Text segment:
————————
A collective sigh of relief has been heard this week as a legal ruling which would have caused significant and onerous changes to the redundancy process has been overturned by the Court of Justice of the European Union.
The case arises from when thousands of shop workers were made redundant when Woolworths plc and Ethel Austin went into liquidation and the stores where they worked closed down. Those that were members of the trade union (USDAW) claimed protective awards on the basis of the absence of collective consultation prior to the dismissal. An employer is required to collectively consult where there are 20 or more redundancy dismissals at one establishment within a 90-day period.
The Employment Tribunal ruled that there had been a failure to collectively consult, but only ruled in favour of those working in shops where 20 or more were dismissed. The union then appealed to the Employment Appeal Tribunal (EAT) who allowed the appeal. It stated that the UK law did not comply with the European Collective Redundancies Directive and the words “at one establishment” should be disregarded. It should be interpreted that a consultation is required as soon as at least 20 employees are to be made redundant within 90 days, regardless of where they work.
The Court of Appeal asked the Court of Justice of the European Union (CJEU) to review the case, which had in effect overturned UK collective redundancy consultation law and practice. THE CJEU disagreed with the EAT decision and confirmed that the original tribunal ruling was correct that collective consultation is required when 20 employees are to be made redundant at one establishment, rather than across the employer as a whole, irrespective of location.
Had CJEU not come to the conclusion it did, employees would find themselves facing more costly redundancies which would have been particularly challenging for large, multi-site employers.
————————
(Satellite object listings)
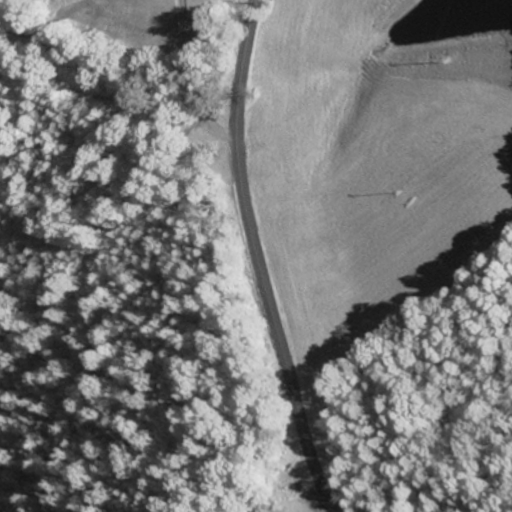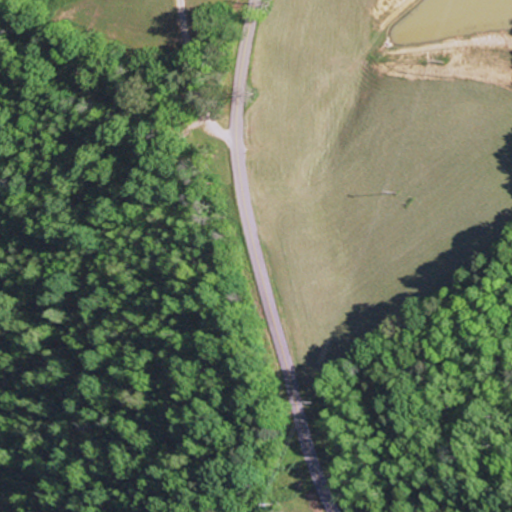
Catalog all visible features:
road: (211, 53)
road: (258, 261)
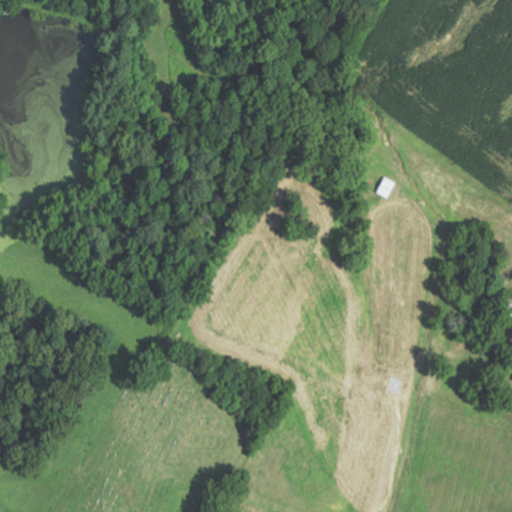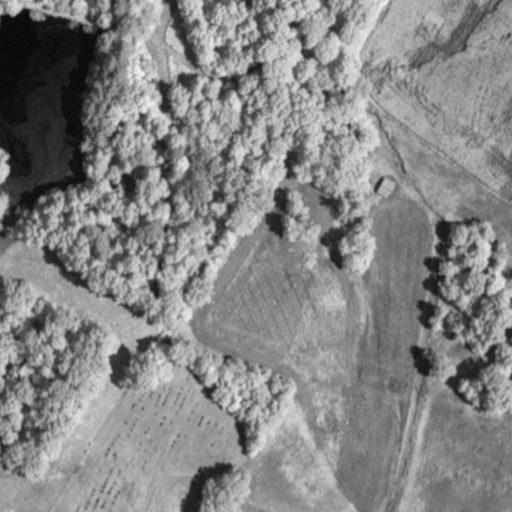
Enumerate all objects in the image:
building: (388, 188)
park: (159, 438)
————————
Activity list:
[1] Translate this sentence from the text on the redundancy ruling into Spanish: "An employer is required to collectively consult where there are 20 or more redundancy dismissals at one establishment within a 90-day period."
[2] Please summarize the text on the redundancy ruling in two sentences.
[3] Quote the part of the text on the redundancy ruling that opens with the words containing "The case arises" and closes with "a 90-day period.".
The satellite object listings are separate material and have no connection to the text on the redundancy ruling.

Answers given:
[1] Un empleador está obligado a realizar una consulta colectiva cuando se producen 20 o más despidos por redundancia en un mismo establecimiento dentro de un período de 90 días.

[2] After Woolworths plc and Ethel Austin went into liquidation, union members claimed protective awards for the lack of collective consultation, and the Employment Appeal Tribunal ruled that the words "at one establishment" should be disregarded, so that consultation would be required whenever at least 20 employees were to be made redundant within 90 days. The Court of Justice of the European Union disagreed and confirmed the original tribunal ruling that collective consultation is required when 20 employees are to be made redundant at one establishment.

[3]
The case arises from when thousands of shop workers were made redundant when Woolworths plc and Ethel Austin went into liquidation and the stores where they worked closed down. Those that were members of the trade union (USDAW) claimed protective awards on the basis of the absence of collective consultation prior to the dismissal. An employer is required to collectively consult where there are 20 or more redundancy dismissals at one establishment within a 90-day period.